6. Perencanaan Keuangan
Diakui bahwa persiapan politik untuk sebuah konstitusi mesti ditopang dengan
perhitungan dan pertimbangan mengenai keuangan, Contohnya dalam sistem otonomi

daerah haruslah disertai dengan pembagian sumber penghasilan yang adil dan tepat.
Hubungan antara legeslatif dan eksekutif juga harus didukung oleh otonomi keuangan
dan pertanggungjawabannya. Parlemen yang mengusulkan dana kepada eksekutif harus
memiliki mekanisme yang menjamin bahwa dana yang diusulkan digunakan sesuai dngan
anggaran, atas pertimbangan tersebut, setiap konstitusi sebaiknya memasukan financial
constisitution yang akan mampu mendukung ketetapan konstitusi dan menyelesaikan
konflik yang mungkin timbul dalam persaingan tak terelakan untuk perolehan sumber
penghasilan.

7. Pemerintahan Lokal dan Regional


Konstitusi harus menyatakan bukan hanya batasan vertikal antar kekuasaan
pemerintah (legeslatif, eksekutif dan yudikatif) tetapi juga harus menyusun batasan
horizontal antar tingkat pemerintahan. Dalam hal ini, konstitusi harus membahas
wewenang eksekutif dan legeslatif pada tingkat nasional, regional dan lokal. Banyak
konstitusi moderen mengakui pentingnya pemindahan kekuasaan pada tingakat tersebut
dimana wewenang dapat dilaksanakan dalam cara yang bertanggung jawab. Yang
termasuk hal pokok dalam penyerahan wewenang dari tingkat pusat ke tingkat daerah
adalah akuntabilitas yang tepat antara badan pemberi pelayanan dan orang-orang yang
mengkonsumsi dan membayar (melalui pajak) atas pelayanan tersebut. Penyediaan
keterangan terhadap tingkat daerah termasuk kekhususan demograpis, agama dan budaya;
perlunya mendekatkan pemerintah kepada rakyatnya; dan yang paling penting
memberikan kelompok regional dan lokal bantuan nyata dalam melaksanakan seluruh
sistem pemerintahan.

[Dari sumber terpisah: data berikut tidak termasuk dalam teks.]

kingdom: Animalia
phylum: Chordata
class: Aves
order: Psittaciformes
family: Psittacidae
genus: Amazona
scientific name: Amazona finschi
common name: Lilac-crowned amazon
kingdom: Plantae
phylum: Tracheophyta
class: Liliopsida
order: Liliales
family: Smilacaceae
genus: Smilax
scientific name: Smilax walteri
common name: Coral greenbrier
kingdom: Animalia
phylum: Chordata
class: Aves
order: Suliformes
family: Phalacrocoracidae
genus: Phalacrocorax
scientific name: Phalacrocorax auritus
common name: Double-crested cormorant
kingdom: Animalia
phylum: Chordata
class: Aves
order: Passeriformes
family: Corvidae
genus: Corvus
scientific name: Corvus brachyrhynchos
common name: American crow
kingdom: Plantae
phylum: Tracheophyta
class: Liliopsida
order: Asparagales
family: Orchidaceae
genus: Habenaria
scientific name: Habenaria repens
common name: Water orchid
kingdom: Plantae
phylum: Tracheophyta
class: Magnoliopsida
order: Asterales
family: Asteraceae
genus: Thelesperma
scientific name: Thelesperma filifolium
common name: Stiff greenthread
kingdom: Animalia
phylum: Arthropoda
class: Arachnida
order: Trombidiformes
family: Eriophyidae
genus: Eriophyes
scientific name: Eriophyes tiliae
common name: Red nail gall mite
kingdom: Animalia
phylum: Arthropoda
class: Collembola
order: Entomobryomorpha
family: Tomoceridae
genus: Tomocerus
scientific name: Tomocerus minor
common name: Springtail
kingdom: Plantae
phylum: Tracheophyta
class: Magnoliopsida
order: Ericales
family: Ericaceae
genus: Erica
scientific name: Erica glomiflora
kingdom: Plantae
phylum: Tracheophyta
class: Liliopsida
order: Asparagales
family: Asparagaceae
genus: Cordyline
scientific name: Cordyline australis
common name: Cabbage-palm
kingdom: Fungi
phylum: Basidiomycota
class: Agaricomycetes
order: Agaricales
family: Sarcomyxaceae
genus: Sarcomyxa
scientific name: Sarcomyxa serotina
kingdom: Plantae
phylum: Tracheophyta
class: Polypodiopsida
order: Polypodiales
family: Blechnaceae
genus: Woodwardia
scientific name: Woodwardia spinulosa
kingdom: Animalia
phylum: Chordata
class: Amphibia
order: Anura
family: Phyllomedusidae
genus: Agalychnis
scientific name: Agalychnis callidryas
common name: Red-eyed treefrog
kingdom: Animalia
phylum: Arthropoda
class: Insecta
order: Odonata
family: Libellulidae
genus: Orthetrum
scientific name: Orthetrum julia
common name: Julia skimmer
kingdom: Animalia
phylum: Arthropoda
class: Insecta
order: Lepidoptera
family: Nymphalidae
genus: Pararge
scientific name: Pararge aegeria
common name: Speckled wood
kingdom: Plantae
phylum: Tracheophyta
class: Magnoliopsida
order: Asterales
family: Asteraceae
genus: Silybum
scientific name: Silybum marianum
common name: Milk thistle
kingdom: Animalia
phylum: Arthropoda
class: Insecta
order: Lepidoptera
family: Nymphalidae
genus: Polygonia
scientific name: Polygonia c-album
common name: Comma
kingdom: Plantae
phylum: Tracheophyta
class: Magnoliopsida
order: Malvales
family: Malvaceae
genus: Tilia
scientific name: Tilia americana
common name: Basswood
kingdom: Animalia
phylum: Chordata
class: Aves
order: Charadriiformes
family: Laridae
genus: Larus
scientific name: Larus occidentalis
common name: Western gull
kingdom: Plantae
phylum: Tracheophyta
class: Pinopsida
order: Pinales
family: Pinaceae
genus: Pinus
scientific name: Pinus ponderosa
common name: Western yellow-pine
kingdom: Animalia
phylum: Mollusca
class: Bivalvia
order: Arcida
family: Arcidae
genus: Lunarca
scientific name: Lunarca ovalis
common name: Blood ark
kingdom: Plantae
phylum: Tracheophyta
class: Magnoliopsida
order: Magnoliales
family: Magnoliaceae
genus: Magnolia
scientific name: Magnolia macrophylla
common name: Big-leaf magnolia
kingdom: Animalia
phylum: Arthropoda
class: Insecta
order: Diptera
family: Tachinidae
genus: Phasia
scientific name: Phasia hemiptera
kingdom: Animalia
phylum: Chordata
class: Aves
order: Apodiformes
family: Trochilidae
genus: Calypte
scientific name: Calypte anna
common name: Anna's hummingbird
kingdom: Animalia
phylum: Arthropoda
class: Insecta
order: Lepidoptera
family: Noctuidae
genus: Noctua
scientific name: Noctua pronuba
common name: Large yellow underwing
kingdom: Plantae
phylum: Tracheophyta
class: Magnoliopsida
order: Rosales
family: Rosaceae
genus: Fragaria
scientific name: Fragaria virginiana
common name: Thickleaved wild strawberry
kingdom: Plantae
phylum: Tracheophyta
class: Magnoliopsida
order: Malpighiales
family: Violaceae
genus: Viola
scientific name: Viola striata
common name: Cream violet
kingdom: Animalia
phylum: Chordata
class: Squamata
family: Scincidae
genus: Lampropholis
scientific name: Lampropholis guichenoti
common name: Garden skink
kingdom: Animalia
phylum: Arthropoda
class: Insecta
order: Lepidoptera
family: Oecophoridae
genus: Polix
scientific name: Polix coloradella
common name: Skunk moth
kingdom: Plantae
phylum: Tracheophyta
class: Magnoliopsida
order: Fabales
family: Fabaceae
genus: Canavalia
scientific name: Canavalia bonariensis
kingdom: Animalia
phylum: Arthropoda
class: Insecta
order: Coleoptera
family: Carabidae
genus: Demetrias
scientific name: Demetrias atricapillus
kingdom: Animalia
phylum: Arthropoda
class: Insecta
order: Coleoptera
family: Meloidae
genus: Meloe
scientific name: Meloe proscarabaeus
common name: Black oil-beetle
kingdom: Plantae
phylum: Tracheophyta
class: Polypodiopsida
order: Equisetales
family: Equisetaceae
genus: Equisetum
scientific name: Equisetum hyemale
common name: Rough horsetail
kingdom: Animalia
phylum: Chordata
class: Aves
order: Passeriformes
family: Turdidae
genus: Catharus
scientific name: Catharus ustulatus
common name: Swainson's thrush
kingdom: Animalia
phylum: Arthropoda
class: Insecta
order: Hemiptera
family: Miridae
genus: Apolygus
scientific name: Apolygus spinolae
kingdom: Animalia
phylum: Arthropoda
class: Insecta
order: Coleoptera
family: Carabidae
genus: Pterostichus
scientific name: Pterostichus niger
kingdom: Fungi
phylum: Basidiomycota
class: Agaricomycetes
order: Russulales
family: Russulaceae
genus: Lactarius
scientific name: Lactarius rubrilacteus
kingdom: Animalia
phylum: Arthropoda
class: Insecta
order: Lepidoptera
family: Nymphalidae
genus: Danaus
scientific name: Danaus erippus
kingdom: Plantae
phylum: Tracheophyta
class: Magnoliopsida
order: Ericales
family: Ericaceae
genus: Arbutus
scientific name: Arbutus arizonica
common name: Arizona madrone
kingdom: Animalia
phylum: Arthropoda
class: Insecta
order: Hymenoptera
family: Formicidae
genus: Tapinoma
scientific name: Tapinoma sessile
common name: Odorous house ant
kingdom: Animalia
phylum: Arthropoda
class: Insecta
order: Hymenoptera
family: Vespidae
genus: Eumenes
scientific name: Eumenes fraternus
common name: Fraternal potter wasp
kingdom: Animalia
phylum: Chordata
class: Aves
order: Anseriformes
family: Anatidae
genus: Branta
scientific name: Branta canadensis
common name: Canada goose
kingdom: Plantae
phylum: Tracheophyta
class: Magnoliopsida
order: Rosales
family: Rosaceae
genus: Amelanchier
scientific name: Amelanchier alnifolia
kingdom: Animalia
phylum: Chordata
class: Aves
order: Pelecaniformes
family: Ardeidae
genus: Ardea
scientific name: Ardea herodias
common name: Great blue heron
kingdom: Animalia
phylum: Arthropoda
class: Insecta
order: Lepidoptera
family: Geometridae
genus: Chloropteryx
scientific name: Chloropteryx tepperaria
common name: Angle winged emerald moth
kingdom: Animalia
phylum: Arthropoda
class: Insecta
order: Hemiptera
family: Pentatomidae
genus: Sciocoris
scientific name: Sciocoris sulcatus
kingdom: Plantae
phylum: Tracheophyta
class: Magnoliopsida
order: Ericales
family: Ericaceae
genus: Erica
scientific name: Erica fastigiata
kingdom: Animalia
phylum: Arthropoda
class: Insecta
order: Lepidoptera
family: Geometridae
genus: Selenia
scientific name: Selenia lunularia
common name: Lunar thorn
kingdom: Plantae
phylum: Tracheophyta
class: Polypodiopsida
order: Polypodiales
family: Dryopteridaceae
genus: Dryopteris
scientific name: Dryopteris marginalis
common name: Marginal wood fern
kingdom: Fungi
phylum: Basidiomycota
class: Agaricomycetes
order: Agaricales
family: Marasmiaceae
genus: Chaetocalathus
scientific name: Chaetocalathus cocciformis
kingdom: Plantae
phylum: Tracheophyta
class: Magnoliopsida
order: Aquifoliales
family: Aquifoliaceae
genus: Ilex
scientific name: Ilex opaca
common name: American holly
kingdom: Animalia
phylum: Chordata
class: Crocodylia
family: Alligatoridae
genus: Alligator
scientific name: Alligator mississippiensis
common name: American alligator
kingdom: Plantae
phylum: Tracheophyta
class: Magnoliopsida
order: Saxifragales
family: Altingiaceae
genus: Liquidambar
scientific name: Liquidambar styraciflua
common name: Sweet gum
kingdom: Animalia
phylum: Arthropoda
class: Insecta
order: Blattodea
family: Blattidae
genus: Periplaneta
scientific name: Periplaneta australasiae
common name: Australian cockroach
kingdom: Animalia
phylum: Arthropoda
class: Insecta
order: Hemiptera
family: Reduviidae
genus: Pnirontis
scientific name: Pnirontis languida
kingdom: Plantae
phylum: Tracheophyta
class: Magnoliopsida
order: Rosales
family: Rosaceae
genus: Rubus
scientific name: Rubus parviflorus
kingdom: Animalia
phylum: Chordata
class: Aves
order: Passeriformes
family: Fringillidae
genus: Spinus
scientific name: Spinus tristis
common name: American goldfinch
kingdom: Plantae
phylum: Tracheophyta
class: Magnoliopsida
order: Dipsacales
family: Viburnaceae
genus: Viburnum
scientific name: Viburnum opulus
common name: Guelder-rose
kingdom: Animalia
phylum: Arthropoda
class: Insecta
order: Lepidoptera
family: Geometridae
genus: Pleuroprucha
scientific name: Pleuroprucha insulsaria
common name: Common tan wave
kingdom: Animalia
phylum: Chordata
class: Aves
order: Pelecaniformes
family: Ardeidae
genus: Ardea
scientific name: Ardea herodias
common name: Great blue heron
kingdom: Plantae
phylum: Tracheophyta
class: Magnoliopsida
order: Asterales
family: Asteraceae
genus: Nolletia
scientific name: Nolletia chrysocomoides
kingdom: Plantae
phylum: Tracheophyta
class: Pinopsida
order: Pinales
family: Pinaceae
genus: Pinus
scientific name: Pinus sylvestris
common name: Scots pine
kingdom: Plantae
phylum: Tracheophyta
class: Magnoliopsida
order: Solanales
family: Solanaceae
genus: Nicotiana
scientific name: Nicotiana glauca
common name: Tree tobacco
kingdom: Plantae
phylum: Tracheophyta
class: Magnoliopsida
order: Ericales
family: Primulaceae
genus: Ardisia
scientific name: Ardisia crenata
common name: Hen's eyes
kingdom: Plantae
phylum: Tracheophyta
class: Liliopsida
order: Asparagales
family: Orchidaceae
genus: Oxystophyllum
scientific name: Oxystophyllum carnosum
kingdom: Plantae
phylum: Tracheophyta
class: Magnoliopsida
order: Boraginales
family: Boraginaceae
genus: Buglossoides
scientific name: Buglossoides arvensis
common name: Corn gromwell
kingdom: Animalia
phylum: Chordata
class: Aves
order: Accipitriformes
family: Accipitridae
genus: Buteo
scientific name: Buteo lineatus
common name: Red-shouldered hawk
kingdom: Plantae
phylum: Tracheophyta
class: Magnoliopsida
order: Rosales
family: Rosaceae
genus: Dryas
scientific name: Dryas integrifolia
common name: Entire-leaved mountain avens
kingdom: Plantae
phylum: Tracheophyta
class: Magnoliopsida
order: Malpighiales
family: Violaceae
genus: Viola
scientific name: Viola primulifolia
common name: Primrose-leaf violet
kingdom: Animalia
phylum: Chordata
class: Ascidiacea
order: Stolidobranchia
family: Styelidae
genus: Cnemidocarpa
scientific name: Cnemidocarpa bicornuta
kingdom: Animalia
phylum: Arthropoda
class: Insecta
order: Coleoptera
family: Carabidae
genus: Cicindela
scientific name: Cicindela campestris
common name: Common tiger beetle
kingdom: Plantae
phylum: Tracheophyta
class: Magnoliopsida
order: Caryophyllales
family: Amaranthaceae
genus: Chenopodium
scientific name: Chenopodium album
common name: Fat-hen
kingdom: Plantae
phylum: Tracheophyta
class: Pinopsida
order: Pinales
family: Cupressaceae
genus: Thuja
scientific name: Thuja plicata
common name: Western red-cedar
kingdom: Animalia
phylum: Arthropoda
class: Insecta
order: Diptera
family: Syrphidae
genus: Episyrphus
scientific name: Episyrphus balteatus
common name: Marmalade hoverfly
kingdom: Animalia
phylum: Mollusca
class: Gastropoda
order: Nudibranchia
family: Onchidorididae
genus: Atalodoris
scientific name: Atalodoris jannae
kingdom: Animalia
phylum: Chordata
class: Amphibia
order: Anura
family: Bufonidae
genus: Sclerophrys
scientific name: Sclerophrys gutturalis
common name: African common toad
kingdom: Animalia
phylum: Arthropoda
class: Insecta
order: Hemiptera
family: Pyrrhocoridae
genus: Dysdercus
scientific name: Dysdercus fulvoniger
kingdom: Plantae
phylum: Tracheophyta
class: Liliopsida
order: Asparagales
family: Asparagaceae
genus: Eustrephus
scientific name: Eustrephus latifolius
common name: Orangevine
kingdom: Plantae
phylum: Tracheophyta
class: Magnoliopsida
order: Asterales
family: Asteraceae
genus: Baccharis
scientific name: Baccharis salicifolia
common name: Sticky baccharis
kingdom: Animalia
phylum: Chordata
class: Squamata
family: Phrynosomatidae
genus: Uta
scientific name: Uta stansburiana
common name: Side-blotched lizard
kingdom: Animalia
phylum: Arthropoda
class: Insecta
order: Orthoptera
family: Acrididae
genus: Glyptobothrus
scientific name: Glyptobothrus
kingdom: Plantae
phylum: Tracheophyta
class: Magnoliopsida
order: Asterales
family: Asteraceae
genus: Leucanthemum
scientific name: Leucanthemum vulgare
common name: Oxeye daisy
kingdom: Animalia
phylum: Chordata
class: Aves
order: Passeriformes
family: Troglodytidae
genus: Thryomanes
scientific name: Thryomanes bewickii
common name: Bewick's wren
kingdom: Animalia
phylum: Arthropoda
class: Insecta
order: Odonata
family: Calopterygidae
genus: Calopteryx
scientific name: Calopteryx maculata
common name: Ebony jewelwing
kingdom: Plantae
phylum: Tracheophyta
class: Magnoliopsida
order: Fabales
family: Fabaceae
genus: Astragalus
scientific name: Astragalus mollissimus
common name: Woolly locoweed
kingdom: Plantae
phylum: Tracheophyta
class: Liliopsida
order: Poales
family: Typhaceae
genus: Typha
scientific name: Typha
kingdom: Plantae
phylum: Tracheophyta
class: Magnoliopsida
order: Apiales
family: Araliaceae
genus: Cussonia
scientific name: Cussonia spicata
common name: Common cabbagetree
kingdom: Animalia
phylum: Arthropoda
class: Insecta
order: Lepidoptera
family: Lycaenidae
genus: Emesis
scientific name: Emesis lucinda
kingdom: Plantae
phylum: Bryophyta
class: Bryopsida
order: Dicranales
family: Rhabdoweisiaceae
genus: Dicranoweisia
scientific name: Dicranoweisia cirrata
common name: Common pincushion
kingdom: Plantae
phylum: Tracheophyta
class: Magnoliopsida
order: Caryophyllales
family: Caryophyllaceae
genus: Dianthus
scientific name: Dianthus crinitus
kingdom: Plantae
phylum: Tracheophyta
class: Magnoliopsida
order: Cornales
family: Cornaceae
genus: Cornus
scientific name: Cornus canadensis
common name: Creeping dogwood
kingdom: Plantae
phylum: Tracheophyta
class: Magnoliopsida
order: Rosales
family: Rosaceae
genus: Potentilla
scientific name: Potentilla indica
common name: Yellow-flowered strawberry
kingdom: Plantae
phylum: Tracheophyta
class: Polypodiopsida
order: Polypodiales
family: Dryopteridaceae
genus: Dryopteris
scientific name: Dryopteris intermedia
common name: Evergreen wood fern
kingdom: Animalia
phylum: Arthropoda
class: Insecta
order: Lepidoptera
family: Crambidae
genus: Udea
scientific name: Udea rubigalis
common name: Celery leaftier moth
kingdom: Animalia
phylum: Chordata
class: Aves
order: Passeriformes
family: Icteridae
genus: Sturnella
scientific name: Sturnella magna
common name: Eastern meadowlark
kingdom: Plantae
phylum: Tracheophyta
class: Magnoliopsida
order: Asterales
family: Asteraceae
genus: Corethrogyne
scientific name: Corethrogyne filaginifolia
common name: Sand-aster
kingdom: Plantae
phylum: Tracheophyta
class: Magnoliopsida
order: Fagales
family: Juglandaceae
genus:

Ada beberapa cara mengatur penyerahan wewenang terhadap
tingkat daerah atau sistem pemerintahan lokal/ regional.
Daerah dapat mengembangkan usaha bermakna dalam sistem tersebut walaupun
mereka tidak dapat bantuan dari pemerintah yang sedang berkuasa yaitu dengan
memberikanya tanggung jawab dan kapasitas untuk mengatur dan mengkontrol aspekaspek pemerintahan secara tepat pada tingkat lokal atau regional. Perhatian yang
diberikan terhadap konstitusi tidak hanya mengenai cara penyerahan kekuasaan pada
tingkat lokal dan regional tapi juga cara pelaksanaanya dalam kerangka kerjasama dan
kolaborasi nasional. Hal ini perlu ditegaskan karena dinamika dalam sistem pemerintahan
regional adalah persaingan demi kepentingan pribadi, dimana daerah bersaing dengan
pemerintahan nasional dan juga daerah lainya dengan tidak mementingkan yang lainnya,
picik dan saling merusak misalnya dalam masalah-masalah yang berkaitan dengan air,
lingkungan atau hak-hak minoritas daerah. Kesempitan berpikir dalam pemerintahan
regional terasebut dapat diatasi dalam suatu sistem yang memberikan pemerintahan
regional beberapa pengaruh dan tanggung jawab untuk menentukan kerangka pemerintah
nasional secara menyeluruh - suatu fungsi yang secara khusus dijalankan oleh DPRD
seperti pada pada Bundesrat di Jerman.